*HOW TO COMPLETE THIS TASK:* Render every line of text in the records below as one numbered list, leaving out blank lines.

*INPUT DATA:*
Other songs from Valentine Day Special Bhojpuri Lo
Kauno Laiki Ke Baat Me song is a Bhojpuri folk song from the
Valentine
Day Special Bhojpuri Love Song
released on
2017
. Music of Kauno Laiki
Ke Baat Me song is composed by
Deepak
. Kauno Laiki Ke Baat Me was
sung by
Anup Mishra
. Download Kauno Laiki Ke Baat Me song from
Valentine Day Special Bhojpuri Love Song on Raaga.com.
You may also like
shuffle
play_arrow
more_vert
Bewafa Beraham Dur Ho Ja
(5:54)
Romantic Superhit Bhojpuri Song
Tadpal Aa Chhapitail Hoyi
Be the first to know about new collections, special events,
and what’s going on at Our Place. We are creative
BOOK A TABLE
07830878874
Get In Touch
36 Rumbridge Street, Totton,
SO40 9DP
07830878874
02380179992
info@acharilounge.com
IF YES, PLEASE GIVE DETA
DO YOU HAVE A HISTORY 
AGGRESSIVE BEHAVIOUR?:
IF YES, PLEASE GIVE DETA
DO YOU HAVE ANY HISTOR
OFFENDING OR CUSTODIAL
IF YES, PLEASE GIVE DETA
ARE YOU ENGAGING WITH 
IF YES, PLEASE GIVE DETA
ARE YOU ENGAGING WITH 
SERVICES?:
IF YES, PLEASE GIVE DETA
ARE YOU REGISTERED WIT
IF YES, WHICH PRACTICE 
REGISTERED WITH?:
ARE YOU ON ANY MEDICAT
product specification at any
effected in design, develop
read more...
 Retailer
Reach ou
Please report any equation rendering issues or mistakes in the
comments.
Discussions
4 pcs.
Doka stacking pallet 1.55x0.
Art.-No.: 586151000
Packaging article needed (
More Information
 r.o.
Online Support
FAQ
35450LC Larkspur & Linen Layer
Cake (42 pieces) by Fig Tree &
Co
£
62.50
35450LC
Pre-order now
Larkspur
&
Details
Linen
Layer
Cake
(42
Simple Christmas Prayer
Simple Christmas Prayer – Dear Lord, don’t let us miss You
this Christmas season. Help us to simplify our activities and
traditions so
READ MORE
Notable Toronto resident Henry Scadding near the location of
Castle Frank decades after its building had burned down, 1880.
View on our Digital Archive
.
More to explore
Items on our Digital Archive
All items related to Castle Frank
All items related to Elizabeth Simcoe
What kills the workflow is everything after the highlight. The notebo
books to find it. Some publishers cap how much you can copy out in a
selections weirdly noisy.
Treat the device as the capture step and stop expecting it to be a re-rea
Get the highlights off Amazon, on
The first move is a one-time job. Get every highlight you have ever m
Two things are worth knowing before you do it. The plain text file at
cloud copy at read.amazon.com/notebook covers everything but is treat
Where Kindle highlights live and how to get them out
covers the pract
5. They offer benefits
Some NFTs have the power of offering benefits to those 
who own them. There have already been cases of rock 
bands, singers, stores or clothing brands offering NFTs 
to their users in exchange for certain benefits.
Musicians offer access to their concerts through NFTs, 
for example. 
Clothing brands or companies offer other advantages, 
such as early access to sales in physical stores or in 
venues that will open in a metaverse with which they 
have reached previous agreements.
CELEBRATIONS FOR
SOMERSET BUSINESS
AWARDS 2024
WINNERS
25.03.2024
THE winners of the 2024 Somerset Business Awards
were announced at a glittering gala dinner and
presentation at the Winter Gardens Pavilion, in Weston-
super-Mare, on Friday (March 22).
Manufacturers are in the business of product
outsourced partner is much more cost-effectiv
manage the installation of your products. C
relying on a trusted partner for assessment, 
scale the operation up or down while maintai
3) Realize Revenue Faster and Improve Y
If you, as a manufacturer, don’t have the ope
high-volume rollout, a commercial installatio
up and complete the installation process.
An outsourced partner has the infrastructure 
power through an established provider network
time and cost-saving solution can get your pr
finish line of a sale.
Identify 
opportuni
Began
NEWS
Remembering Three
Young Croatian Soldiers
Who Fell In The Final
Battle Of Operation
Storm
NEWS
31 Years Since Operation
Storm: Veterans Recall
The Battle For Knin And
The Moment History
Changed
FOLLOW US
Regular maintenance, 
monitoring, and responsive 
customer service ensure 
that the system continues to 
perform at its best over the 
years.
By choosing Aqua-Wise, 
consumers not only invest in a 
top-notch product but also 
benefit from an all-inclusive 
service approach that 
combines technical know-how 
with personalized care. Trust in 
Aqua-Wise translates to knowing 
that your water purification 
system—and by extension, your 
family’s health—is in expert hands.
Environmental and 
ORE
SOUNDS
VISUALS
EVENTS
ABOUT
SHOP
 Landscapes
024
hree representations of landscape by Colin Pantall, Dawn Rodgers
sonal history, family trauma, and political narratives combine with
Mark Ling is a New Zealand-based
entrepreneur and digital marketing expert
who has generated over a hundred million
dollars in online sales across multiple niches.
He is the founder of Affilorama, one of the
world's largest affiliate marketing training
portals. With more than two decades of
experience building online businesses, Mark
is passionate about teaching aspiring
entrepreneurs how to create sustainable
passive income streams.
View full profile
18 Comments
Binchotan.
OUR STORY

*FINISHED TASK:*
1. Other songs from Valentine Day Special Bhojpuri Lo
2. Kauno Laiki Ke Baat Me song is a Bhojpuri folk song from the
3. Valentine
4. Day Special Bhojpuri Love Song
5. released on
6. 2017
7. . Music of Kauno Laiki
8. Ke Baat Me song is composed by
9. Deepak
10. . Kauno Laiki Ke Baat Me was
11. sung by
12. Anup Mishra
13. . Download Kauno Laiki Ke Baat Me song from
14. Valentine Day Special Bhojpuri Love Song on Raaga.com.
15. You may also like
16. shuffle
17. play_arrow
18. more_vert
19. Bewafa Beraham Dur Ho Ja
20. (5:54)
21. Romantic Superhit Bhojpuri Song
22. Tadpal Aa Chhapitail Hoyi
23. Be the first to know about new collections, special events,
24. and what’s going on at Our Place. We are creative
25. BOOK A TABLE
26. 07830878874
27. Get In Touch
28. 36 Rumbridge Street, Totton,
29. SO40 9DP
30. 07830878874
31. 02380179992
32. info@acharilounge.com
33. IF YES, PLEASE GIVE DETA
34. DO YOU HAVE A HISTORY 
35. AGGRESSIVE BEHAVIOUR?:
36. IF YES, PLEASE GIVE DETA
37. DO YOU HAVE ANY HISTOR
38. OFFENDING OR CUSTODIAL
39. IF YES, PLEASE GIVE DETA
40. ARE YOU ENGAGING WITH 
41. IF YES, PLEASE GIVE DETA
42. ARE YOU ENGAGING WITH 
43. SERVICES?:
44. IF YES, PLEASE GIVE DETA
45. ARE YOU REGISTERED WIT
46. IF YES, WHICH PRACTICE 
47. REGISTERED WITH?:
48. ARE YOU ON ANY MEDICAT
49. product specification at any
50. effected in design, develop
51. read more...
52.  Retailer
53. Reach ou
54. Please report any equation rendering issues or mistakes in the
55. comments.
56. Discussions
57. 4 pcs.
58. Doka stacking pallet 1.55x0.
59. Art.-No.: 586151000
60. Packaging article needed (
61. More Information
62.  r.o.
63. Online Support
64. FAQ
65. 35450LC Larkspur & Linen Layer
66. Cake (42 pieces) by Fig Tree &
67. Co
68. £
69. 62.50
70. 35450LC
71. Pre-order now
72. Larkspur
73. &
74. Details
75. Linen
76. Layer
77. Cake
78. (42
79. Simple Christmas Prayer
80. Simple Christmas Prayer – Dear Lord, don’t let us miss You
81. this Christmas season. Help us to simplify our activities and
82. traditions so
83. READ MORE
84. Notable Toronto resident Henry Scadding near the location of
85. Castle Frank decades after its building had burned down, 1880.
86. View on our Digital Archive
87. .
88. More to explore
89. Items on our Digital Archive
90. All items related to Castle Frank
91. All items related to Elizabeth Simcoe
92. What kills the workflow is everything after the highlight. The notebo
93. books to find it. Some publishers cap how much you can copy out in a
94. selections weirdly noisy.
95. Treat the device as the capture step and stop expecting it to be a re-rea
96. Get the highlights off Amazon, on
97. The first move is a one-time job. Get every highlight you have ever m
98. Two things are worth knowing before you do it. The plain text file at
99. cloud copy at read.amazon.com/notebook covers everything but is treat
100. Where Kindle highlights live and how to get them out
101. covers the pract
102. 5. They offer benefits
103. Some NFTs have the power of offering benefits to those 
104. who own them. There have already been cases of rock 
105. bands, singers, stores or clothing brands offering NFTs 
106. to their users in exchange for certain benefits.
107. Musicians offer access to their concerts through NFTs, 
108. for example. 
109. Clothing brands or companies offer other advantages, 
110. such as early access to sales in physical stores or in 
111. venues that will open in a metaverse with which they 
112. have reached previous agreements.
113. CELEBRATIONS FOR
114. SOMERSET BUSINESS
115. AWARDS 2024
116. WINNERS
117. 25.03.2024
118. THE winners of the 2024 Somerset Business Awards
119. were announced at a glittering gala dinner and
120. presentation at the Winter Gardens Pavilion, in Weston-
121. super-Mare, on Friday (March 22).
122. Manufacturers are in the business of product
123. outsourced partner is much more cost-effectiv
124. manage the installation of your products. C
125. relying on a trusted partner for assessment, 
126. scale the operation up or down while maintai
127. 3) Realize Revenue Faster and Improve Y
128. If you, as a manufacturer, don’t have the ope
129. high-volume rollout, a commercial installatio
130. up and complete the installation process.
131. An outsourced partner has the infrastructure 
132. power through an established provider network
133. time and cost-saving solution can get your pr
134. finish line of a sale.
135. Identify 
136. opportuni
137. Began
138. NEWS
139. Remembering Three
140. Young Croatian Soldiers
141. Who Fell In The Final
142. Battle Of Operation
143. Storm
144. NEWS
145. 31 Years Since Operation
146. Storm: Veterans Recall
147. The Battle For Knin And
148. The Moment History
149. Changed
150. FOLLOW US
151. Regular maintenance, 
152. monitoring, and responsive 
153. customer service ensure 
154. that the system continues to 
155. perform at its best over the 
156. years.
157. By choosing Aqua-Wise, 
158. consumers not only invest in a 
159. top-notch product but also 
160. benefit from an all-inclusive 
161. service approach that 
162. combines technical know-how 
163. with personalized care. Trust in 
164. Aqua-Wise translates to knowing 
165. that your water purification 
166. system—and by extension, your 
167. family’s health—is in expert hands.
168. Environmental and 
169. ORE
170. SOUNDS
171. VISUALS
172. EVENTS
173. ABOUT
174. SHOP
175.  Landscapes
176. 024
177. hree representations of landscape by Colin Pantall, Dawn Rodgers
178. sonal history, family trauma, and political narratives combine with
179. Mark Ling is a New Zealand-based
180. entrepreneur and digital marketing expert
181. who has generated over a hundred million
182. dollars in online sales across multiple niches.
183. He is the founder of Affilorama, one of the
184. world's largest affiliate marketing training
185. portals. With more than two decades of
186. experience building online businesses, Mark
187. is passionate about teaching aspiring
188. entrepreneurs how to create sustainable
189. passive income streams.
190. View full profile
191. 18 Comments
192. Binchotan.
193. OUR STORY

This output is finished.